Es cierto que al adquirir un par de gafas de vista cansada, el cliente recibe como detalle de cortesía una gamuza para mantenerlas impecables, así como un estuche donde portarlas mientras no las utiliza. Y se agradece. El problema, por tanto, está en este cliente, que va topándose con gamuzas en los lugares más insospechados (el cajetín de la moto, el bolsillo del chaquetón de esquí, el vaso en el que guarda los pinceles, el interior de un zapato, los dobleces de una toalla de playa, la cesta de los calcetines, la goma que asegura el cierre de la puerta de la lavadora y la carpetita que contiene el permiso de circulación y el seguro del coche). Los estuches, por su parte, no me caben en los bolsillos del pantalón y se me quedan varados en los de las chaquetas. Por eso, hasta hace unos meses hacía uso de una cuerda atada a las patillas para que las antiparras no abusaran de su habitual tendencia a escaparse. Dicha cuerdita, claro, fue causa de otros problemas: se me enredaba en los botones de la camisa o en la cremallera de la chamarra. También saltaba alguno de sus enganches si le daba un tirón involuntario y entonces las gafas salían catapultadas para caer, es un ejemplo, detrás del radiador. Incluso, si las llevaba colgadas a mi cuello se doblaban o partían con el abrazo de un amigo o en aquellas ocasiones en las que tomaba en andas a un niño para hacerle un arrumaco.

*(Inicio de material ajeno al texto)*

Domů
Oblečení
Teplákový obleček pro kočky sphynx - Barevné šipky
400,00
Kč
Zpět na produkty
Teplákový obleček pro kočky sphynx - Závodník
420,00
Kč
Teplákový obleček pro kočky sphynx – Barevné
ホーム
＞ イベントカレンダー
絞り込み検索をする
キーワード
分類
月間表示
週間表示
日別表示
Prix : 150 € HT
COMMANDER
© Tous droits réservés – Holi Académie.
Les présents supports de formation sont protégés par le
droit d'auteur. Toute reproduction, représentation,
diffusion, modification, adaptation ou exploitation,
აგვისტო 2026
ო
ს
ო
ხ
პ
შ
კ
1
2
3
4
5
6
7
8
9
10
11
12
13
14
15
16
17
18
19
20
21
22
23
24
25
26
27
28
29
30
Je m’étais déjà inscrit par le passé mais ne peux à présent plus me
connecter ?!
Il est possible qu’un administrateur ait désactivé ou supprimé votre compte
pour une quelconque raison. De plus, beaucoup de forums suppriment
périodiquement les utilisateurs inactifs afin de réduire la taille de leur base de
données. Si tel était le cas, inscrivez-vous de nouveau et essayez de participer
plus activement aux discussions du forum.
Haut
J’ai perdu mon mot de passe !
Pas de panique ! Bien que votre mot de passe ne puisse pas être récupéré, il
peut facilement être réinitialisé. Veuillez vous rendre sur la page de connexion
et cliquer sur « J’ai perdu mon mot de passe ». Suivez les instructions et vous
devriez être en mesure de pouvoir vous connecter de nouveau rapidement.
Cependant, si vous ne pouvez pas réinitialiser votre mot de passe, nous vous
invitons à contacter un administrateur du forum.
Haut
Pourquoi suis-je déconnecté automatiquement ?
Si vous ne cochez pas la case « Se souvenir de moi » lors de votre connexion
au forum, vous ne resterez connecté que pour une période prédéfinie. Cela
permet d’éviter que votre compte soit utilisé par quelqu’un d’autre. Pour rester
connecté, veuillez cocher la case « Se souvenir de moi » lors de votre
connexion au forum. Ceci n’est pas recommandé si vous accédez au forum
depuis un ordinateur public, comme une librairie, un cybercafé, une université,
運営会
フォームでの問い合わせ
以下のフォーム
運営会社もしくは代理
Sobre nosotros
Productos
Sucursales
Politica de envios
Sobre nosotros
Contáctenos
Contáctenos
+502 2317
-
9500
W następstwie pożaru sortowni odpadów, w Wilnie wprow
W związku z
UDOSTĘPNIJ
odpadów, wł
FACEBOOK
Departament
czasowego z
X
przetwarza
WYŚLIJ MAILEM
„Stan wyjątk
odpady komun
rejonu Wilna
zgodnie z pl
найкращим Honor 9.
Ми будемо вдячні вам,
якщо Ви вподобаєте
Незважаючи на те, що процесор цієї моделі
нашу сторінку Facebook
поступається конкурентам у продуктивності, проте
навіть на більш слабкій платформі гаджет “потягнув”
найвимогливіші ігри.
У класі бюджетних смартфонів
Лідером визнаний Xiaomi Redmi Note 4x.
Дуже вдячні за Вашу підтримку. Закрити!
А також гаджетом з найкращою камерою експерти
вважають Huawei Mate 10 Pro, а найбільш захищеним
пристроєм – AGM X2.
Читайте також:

Por todo lo dicho me postulo a santo patrón de la industria de la parafarmacia, gastador oficial de lotes completos de 2 y 2’5 dioptrías en toda clase de modelos: lentes redondas, rectangulares, con pantalla antirreflejante, sin pantalla antirreflejante, con protección de rayos ultravioleta y de andar por casa, monturas con muelle, con grapa, con tornillo, de metal, de plástico rígido, de acetato, gafas bonitas, pasables, feas y horrorosas.